The chief separately published works of Ronsard are noted above. However, during his life he produced a vast number of separate publications, some of them mere pamphlets or broadsheets, which from time to time he collected, often striking out others at the same time, in the successive editions of his works. Of these he himself published seven - the first in 1560, the last in 1584. Between his death and the year 1630 ten more complete editions were published, the most famous of which is the folio of 1609. A copy of this presented by Sainte-Beuve to Victor Hugo, and later in the possession of Maxime du Camp, has a place of its own in French literary history. The work of Claude Binet in 1586, Discours de la vie de Pierre de Ronsard, is very important for early information, and the author seems to have revised some of Ronsard's work under the poet's own direction.

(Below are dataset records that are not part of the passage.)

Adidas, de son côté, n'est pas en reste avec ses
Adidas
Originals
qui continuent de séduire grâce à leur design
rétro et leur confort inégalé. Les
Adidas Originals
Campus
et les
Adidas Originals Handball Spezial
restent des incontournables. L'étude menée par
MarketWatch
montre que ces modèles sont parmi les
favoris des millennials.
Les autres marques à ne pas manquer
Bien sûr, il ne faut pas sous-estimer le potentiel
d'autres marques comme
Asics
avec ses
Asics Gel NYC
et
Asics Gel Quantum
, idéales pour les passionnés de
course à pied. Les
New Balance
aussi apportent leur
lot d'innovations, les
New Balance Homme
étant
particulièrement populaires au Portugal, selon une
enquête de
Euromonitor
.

From 1630 Ronsard was not again reprinted for more than two centuries. Yet just before the close of the second Sainte-Beuve printed a selection of his poems to accompany the above-mentioned Tableau (1828). There are also selections, Choix de poésies - publiées par A. Noël (in the Collection Didot) and Becq de Fouquières. In 1857 Prosper Blanchemain, who had previously published a volume of Œuvres inédites de Ronsard, undertook a complete edition for the Bibliothèque Elzévirienne, in eight volumes. It is practically complete; a few pieces of a somewhat free character which are ascribed with some certainty to the poet are, however, excluded. A later and better edition still is that of Marty-Laveaux (1887–1893), and another that of Benjamin Pifteau (1891).